The dissolution was completed using the parameter described in the Methods section above. The dissolution of meloxicam results in an accuracy percent ranging from 99–102, whereas the results for pantoprazole were 98–108. The results are shown in Supplementary Table S2A,B.

Stability of Drugs in Analytical Solution

It is critical to understand at what concentration the drug of interest is stable. The solution’s stability should be evaluated by keeping it at room temperature for 24 h at a known concentration and comparing it to a new, fresh reference solution. The 100 percent solution is compared to the standard solution. Each sample contains 75 mg/L of pantoprazole and 50 mg/L of meloxicam. The stability results within the stated limit of 98−102% for fresh and 24 h samples are listed in Supplementary Table S3A,B.

5. Conclusions

FDCs are important throughout a wide range of illnesses. Their importance comes from improving disease management, reducing side effects, and improving compliance rates.

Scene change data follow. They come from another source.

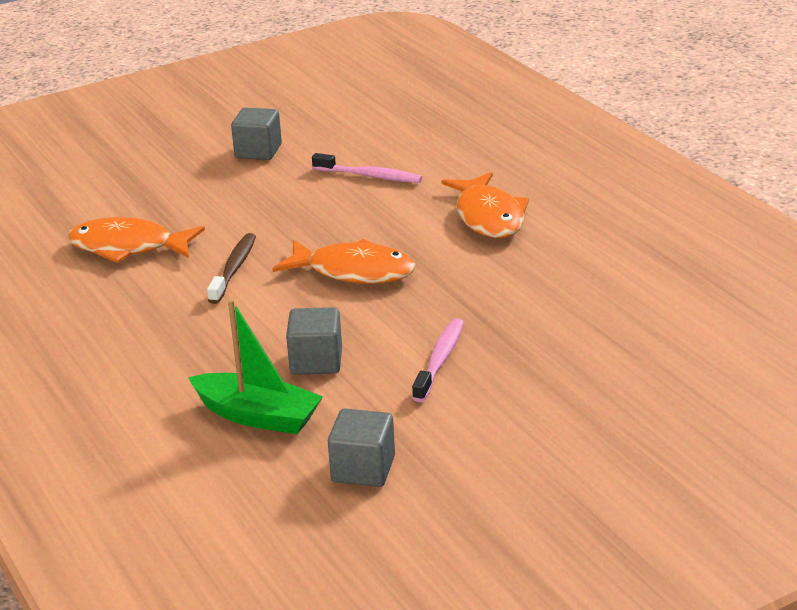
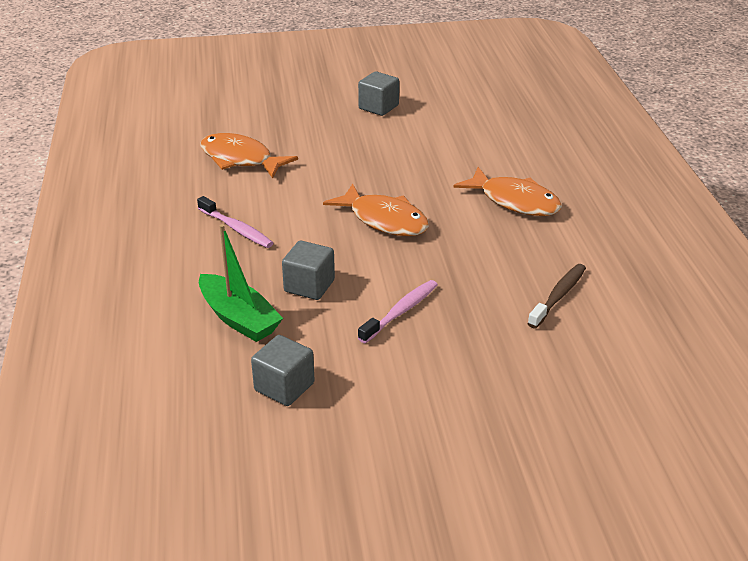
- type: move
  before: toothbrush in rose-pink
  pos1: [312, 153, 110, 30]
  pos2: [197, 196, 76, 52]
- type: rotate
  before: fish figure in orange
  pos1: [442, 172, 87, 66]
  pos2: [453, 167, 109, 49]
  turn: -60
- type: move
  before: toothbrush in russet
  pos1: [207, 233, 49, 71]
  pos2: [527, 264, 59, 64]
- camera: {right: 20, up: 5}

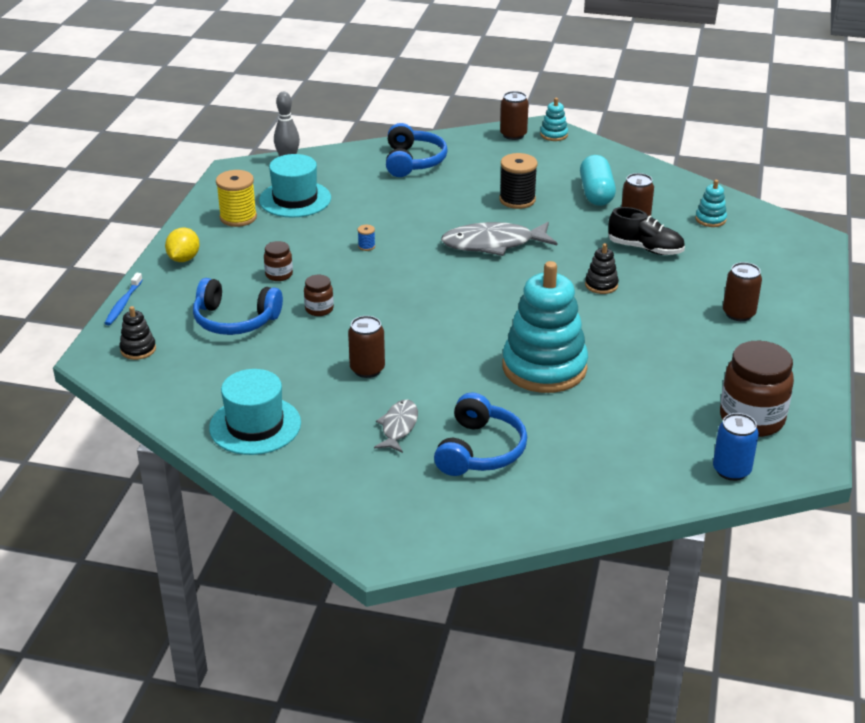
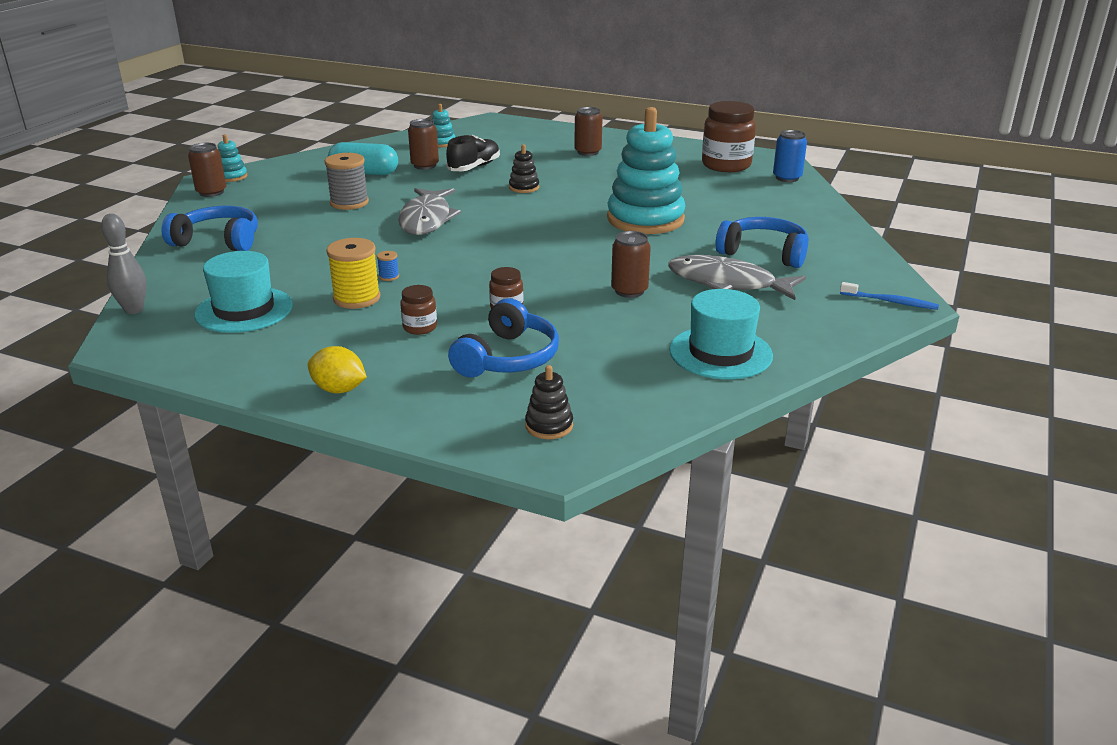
- type: recolor
  before: spool in black
  after: spool in ash-grey
  pos1: [499, 153, 39, 56]
  pos2: [325, 153, 44, 57]
- type: move
  before: spool in bright yellow
  pos1: [216, 170, 41, 57]
  pos2: [326, 238, 54, 71]
- type: resize
  before: fish figure in ash-grey
  pos1: [374, 400, 44, 53]
  pos2: [668, 255, 138, 45]
  scale: 1.73
- type: move
  before: toothbrush in blue
  pos1: [105, 273, 38, 52]
  pos2: [840, 282, 99, 28]
- camera: {right: -80, up: -5}

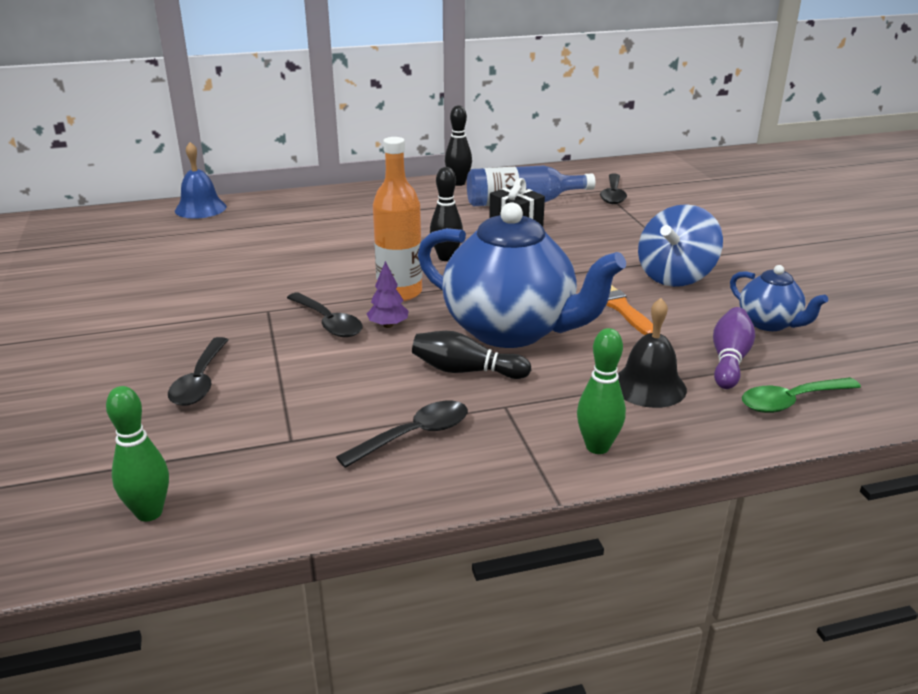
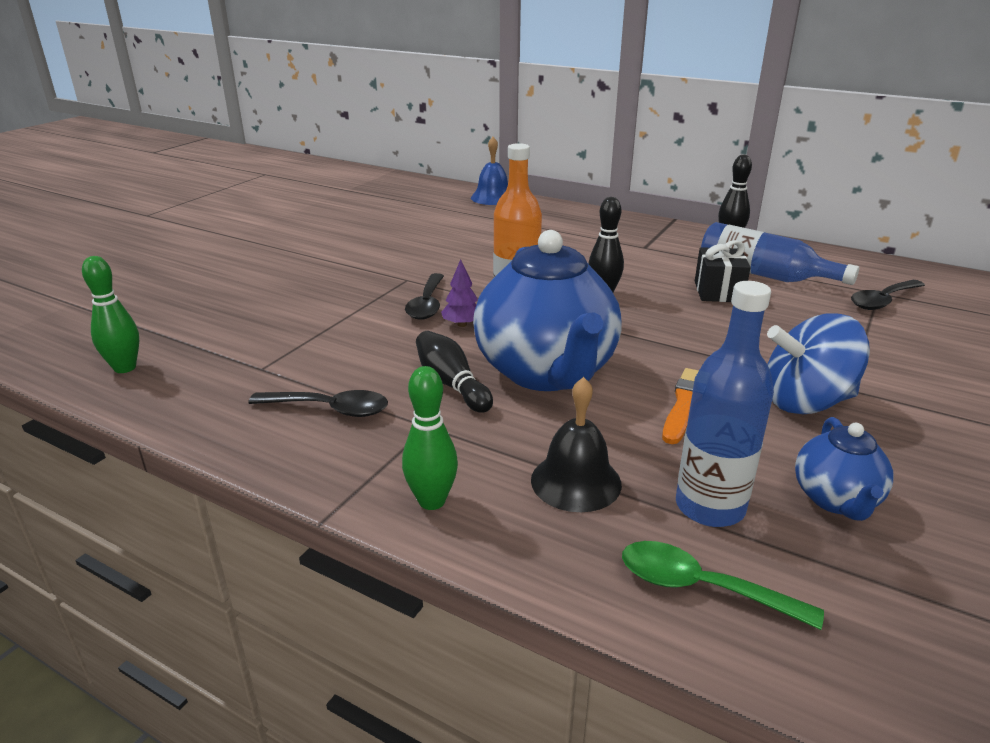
- type: replace
  before: tenpin in purple
  after: drink bottle in blue
  pos1: [713, 307, 42, 82]
  pos2: [676, 281, 98, 246]
- type: delete
  before: teaspoon in black
  pos1: [168, 337, 60, 69]
- camera: {right: 45, up: 0}

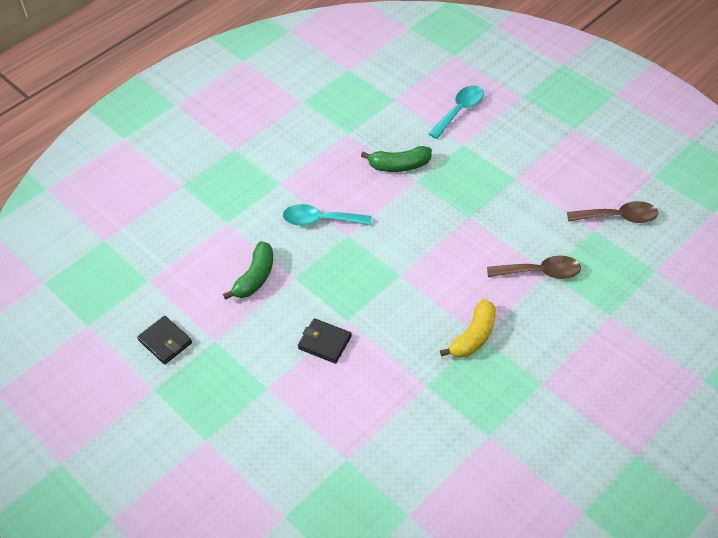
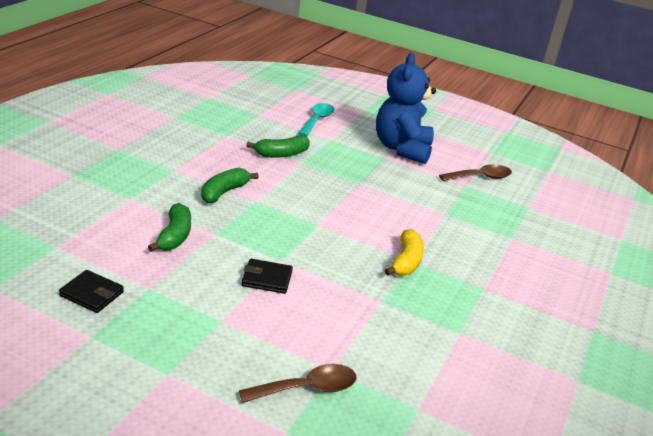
- type: replace
  before: teaspoon in teal
  after: banana fruit in emerald
  pos1: [283, 204, 88, 22]
  pos2: [201, 168, 57, 35]
- type: move
  before: teaspoon in russet
  pos1: [487, 256, 94, 23]
  pos2: [239, 364, 118, 39]
- type: insert
  after: teddy bear in blue
  pos2: [376, 53, 60, 111]
- camera: {right: -25, up: -20}

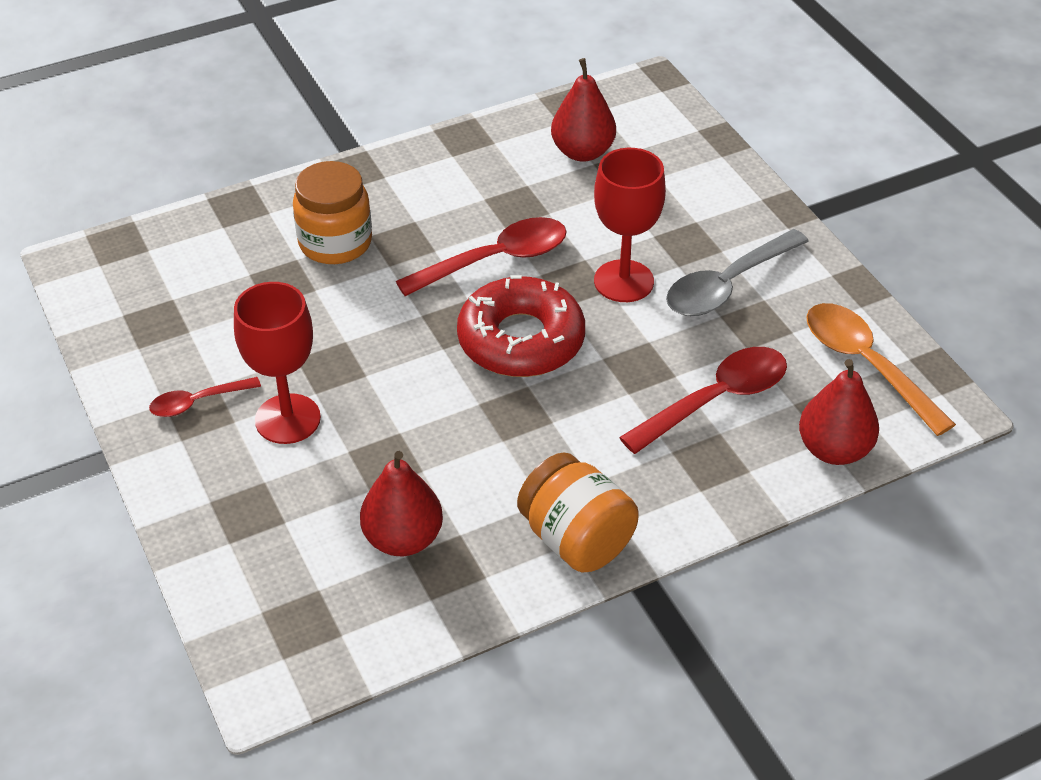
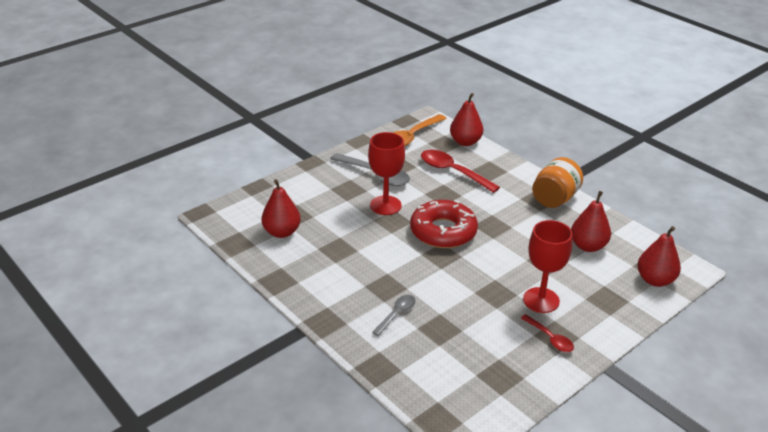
- type: replace
  before: jam jar in orange
  after: teaspoon in ash-grey
  pos1: [293, 161, 79, 103]
  pos2: [372, 295, 44, 41]
- type: insert
  after: toy pear in red
  pos2: [637, 226, 44, 61]
- type: delete
  before: teaspoon in red
  pos1: [396, 217, 171, 79]
- camera: {right: -105, up: -10}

The proposed HPLC analytical method provides a simple, accurate, specific, and precise quantitative method for the simultaneous analysis of meloxicam and pantoprazole in a fixed-dose combination. According to ICH guidelines regarding linearity, accuracy, precision, and reproducibility, the method was validated. The proposed method can be used for the routine analysis and quality control assays of meloxicam and pantoprazole in a fixed-dose combination. This method is recommended for future bioanalytical analyses because it can be easily modified to estimate meloxicam and pantoprazole in various biological samples.